- THE PROBLEM: Look through the entries below and report how many lines hold the string "bottom". Only the number is wanted.

-------- SOURCE DATA --------

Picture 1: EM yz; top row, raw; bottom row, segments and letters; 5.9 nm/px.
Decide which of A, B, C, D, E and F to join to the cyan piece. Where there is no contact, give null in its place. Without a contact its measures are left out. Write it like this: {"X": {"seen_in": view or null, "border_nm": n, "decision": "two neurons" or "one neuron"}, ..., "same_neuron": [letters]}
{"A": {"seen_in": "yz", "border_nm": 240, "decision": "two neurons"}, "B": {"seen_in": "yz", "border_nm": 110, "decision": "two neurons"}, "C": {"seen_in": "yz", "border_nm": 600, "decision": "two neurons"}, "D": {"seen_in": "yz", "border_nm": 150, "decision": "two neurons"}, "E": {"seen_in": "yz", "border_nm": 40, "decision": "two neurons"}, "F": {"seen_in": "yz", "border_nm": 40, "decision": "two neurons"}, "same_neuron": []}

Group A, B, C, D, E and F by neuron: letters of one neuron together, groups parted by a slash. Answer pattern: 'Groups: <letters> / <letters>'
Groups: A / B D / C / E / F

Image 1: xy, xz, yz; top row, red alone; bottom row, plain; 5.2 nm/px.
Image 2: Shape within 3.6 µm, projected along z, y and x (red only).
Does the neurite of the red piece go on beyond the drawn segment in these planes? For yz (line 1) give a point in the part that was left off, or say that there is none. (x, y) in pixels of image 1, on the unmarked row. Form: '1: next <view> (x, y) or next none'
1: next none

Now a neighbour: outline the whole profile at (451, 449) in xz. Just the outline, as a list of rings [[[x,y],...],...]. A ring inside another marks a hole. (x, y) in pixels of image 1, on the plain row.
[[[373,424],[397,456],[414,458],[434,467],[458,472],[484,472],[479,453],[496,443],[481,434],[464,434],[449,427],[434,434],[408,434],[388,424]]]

--------

- TASK RESPONSE: 2